Ирия выглядел всё таким же высокомерным индюком, но что-то в его взгляде всё-таки проскользнуло. Такое, что Лайэт самодовольно ухмыльнулся.
Только кто теперь в ком больше нуждается?
Писк в ушах не даёт сосредоточиться. Я сажусь на мягкой кровати, кутаюсь в одеяло и бреду к окну. Не могу вспомнить, что это за день. Тёплое уютное утро, моя небольшая комнатушка… и сколько я спорил с отцом, что мне не нужны огромные покои, подобающие статусу сына Верховного канцлера? Но удалось только благодаря матери – Мириам, – которая без устали уговаривала его. Ей достаточно было попросить. А она уверяла, что стоит прислушаться к моему выбору. Что я уже достаточно взрослый. Забавно.
Не могу вспомнить, когда этот день – так правильнее. Помню только, что накануне получил в подарок парадный доспех и шпагу. Грэм всё просил встать ровнее, расправить плечи, улыбнуться… хотел запечатлеть момент. Дядюшка Вин за его спиной корчил рожицы, но скорее не смешил – злил неимоверно. И отец расстроился, что на снимке я вышел слишком угрюмым и зажатым.
Глаза слепит яркое солнце. Сквозь тёмные занавески его совсем не видно, и к подобному я не был готов.

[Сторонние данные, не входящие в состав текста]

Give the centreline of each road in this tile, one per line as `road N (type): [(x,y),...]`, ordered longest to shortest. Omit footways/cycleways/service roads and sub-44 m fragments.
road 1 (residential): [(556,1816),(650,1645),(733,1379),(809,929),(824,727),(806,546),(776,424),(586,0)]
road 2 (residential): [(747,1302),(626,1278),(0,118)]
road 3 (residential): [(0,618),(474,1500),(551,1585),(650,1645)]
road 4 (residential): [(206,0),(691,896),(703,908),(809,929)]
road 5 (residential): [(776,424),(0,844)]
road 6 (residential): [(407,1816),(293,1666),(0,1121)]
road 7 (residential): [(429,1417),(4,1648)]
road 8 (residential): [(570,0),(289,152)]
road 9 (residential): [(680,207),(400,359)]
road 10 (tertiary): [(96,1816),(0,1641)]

Прислоняюсь лбом к стеклу и жду, пока не привыкну. Знаю, что для меня это вредно и даже опасно, но тягучая боль чем-то даже приятна.
Сегодня наконец выпал снег, превратив мир в серо-белый. Я смотрю на него сквозь забрало ресниц, боясь спугнуть волшебство мгновения, но… раздаётся стук в дверь, и я невольно оказываюсь по другую сторону занавесок. Только бы не матушка, только бы не…
Не пойму, с чего вдруг чувствую себя нашкодившим провинившимся ребёнком. Я же не делал ничего возмутительного или запрещённого? Но хочется спрятать руки за спину и уставиться в пол, чтобы случайно не встретиться с чьим бы то ни было взглядом.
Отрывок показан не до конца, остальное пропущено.